YACY Web interface hangs after some time

zooom · 29 November 2020 14:54

I run one instance in “Robinson Mode” to crawl a defined list of domains (~1Mio) and the GUI comes up but hangs after a few minutes of crawling. JAVA is ~700% of CPU. Maybe this is the reason for hanging? When I start the crawl job (1 Level deep, max. 100 links per domain) It at first reads the robots.txt. No clue why, because I unchecked to obey the rules. Then, the domains itself are crawled. When I then reboot the machine after a while, after the GUI fucked up, it continues to crawl the links at level 1. Then it runs like hell and the GUI hangs again after few minutes. Not funny.

Orbiter · 1 December 2020 13:21

sorry for all the inconvenience, I am working on this but it looks like a hard problem because there are no hints that are sufficient to identify the cause. I’m on it.

Orbiter · 2 December 2020 00:11

So what I have done so far is:

set up several old versions, running them to see if the problem occurs only in recent versions
add some configurations in the startup of the http server process to provide more servlet threads
added a forced garbage collection every 10 minutes; maybe this helps somehow to remove load from the host
added an automated storage of thread dumps to DATA/LOG/threaddump.txt to be able to get such a dump even if the web interface is not available and kill -3 commands are not working (like inside of docker containers)

Unfortunately the bug did not show up in any of the freshly set up test peers, so I either have to wait until that happens or find the cause through debugging (which looks hard right now as nothing can be seen)

Orbiter · 2 December 2020 23:27

updated jetty from 9.4.17 to 9.4.35 and fixed a (bad!) bug in SSI handling (how was it possible that this ever worked?)

However thats just another shot

zooom · 3 December 2020 08:11

OK. Solved for the moment. I guess YaCy runs best when alone on a machine. So I decided to run every YaCy instance in a dedicated VM (FreeBSD) using VMWare Player on Windows 2008 Servers. (Verrry old school). But runs like hell…and…STABLE!! Crazy setup but after 3 yrs of trial-and-error w/ YaCy the 1st solution which did not f*up for days

BTW: Every VM has its own unbound service.

This way my 2008 host (4 YaCy VM) crawls ~1000 PPM each, which is fine for now.

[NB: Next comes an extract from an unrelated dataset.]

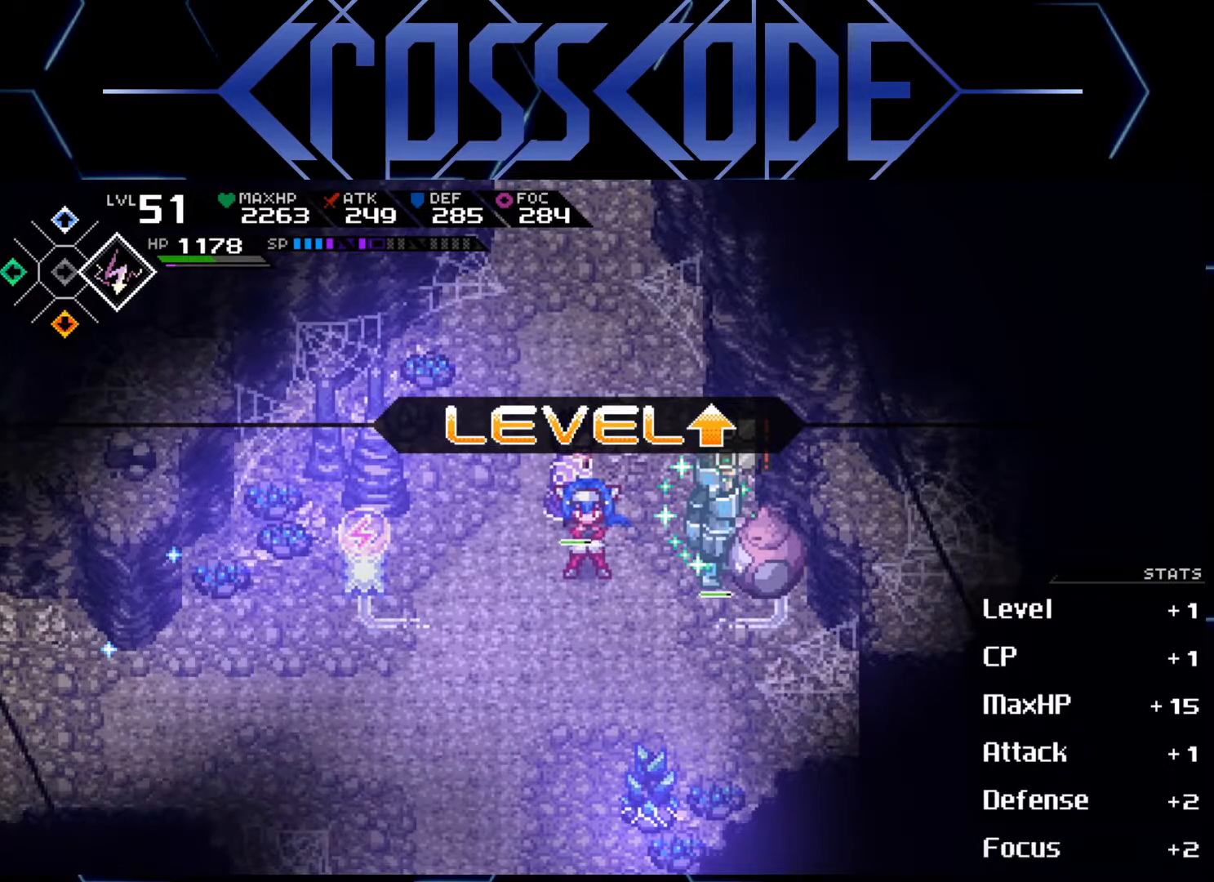
{"buttons": [], "left_stick": "center", "right_stick": "right", "events": [[100, "L1", "down"], [183, "L1", "up"], [183, "left_stick", "center"]]}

zooom · 3 December 2020 08:19

Orbiter,

there was no inconvenience at all.

Cheers
Markus

Orbiter · 3 December 2020 08:27

very good!
Yes the demo peer at https://yacy.searchlab.eu/ is also operating in an unusual very responsive way after the update while it experienced the hangs as observed as well.

So I hope that was it. Looks like I should make a release, but I want to fix something else before doing that. Lets observe the behavior for some days until considering this as closed.

zooom · 3 December 2020 09:13

Orbiter,
pls let me know as soon as I can test the new release.

Cheers
Markus

zooom · 12 December 2020 11:45

I just got the first hanger of YaCy GUI on a VM. Reason: JAVA Exception when deleting some domains.
I pressed the “engage deletion” button a 2nd time after having deleted ~4k domains.

Is there a chance to start the Jetty stuff separately? Does it make sense to wait until the crawl is done or is it better to kill -9 Java and start over?

zooom · 12 December 2020 12:38

just compiling and installing the latest source from git.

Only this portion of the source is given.